─── Exercise input

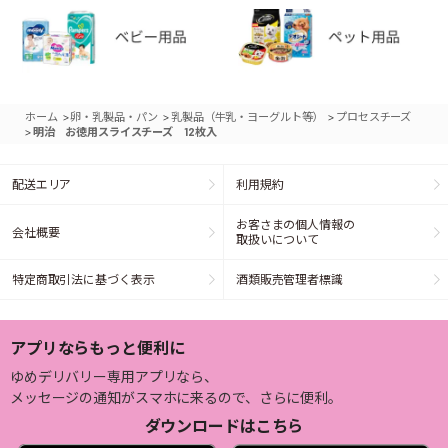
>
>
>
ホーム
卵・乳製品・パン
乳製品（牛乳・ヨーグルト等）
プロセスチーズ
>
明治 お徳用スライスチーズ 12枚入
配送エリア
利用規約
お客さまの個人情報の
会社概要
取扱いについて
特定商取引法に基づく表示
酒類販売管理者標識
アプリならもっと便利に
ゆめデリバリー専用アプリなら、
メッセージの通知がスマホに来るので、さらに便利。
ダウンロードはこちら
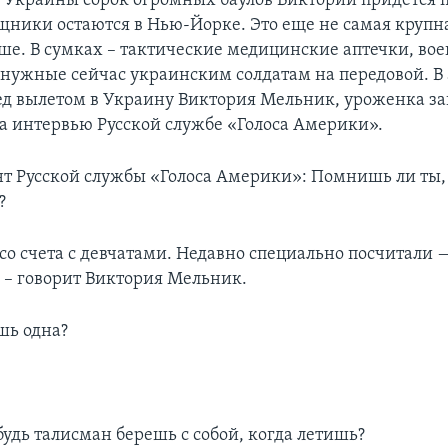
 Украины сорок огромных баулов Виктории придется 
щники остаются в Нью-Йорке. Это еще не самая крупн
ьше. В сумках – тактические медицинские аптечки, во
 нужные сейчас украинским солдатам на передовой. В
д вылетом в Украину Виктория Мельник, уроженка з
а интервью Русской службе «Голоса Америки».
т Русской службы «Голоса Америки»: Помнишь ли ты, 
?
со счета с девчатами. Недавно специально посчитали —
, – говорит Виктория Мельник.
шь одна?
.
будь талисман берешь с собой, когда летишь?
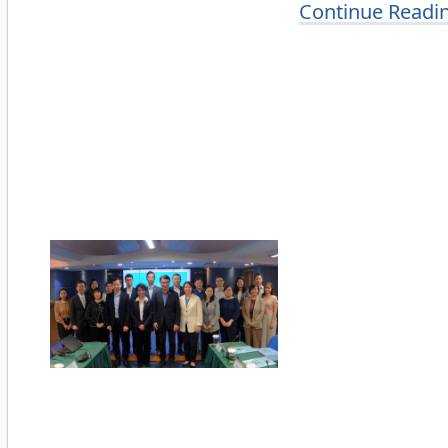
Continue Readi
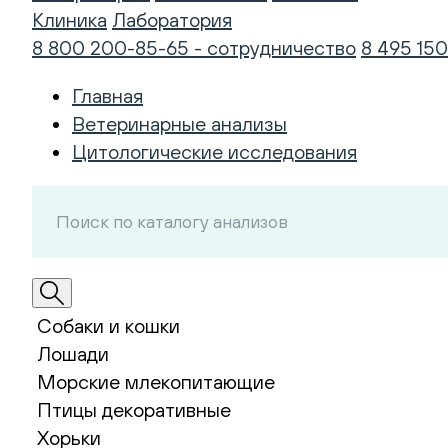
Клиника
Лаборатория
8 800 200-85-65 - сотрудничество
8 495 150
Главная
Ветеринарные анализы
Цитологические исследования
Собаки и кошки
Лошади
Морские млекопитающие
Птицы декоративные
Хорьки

──────
─── Exercise input

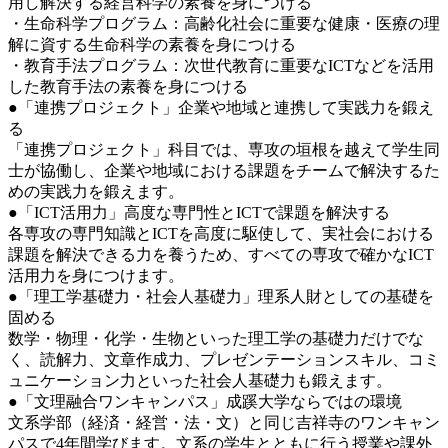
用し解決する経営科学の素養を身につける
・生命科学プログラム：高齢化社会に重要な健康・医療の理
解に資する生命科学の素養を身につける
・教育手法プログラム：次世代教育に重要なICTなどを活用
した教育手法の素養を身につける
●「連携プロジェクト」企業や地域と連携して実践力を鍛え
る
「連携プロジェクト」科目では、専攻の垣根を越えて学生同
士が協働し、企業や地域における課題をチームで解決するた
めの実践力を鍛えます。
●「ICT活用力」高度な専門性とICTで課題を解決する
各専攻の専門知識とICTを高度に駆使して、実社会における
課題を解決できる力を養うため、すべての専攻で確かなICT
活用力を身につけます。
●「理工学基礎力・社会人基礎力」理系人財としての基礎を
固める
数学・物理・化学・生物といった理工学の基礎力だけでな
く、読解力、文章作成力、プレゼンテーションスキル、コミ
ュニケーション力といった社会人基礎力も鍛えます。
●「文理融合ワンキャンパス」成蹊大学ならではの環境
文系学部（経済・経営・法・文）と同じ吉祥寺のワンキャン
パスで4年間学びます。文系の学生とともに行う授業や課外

──────

■ Activity
Compute the number of lines in the records that contain the string "Мельник", and return that number alone.

■ Answer
2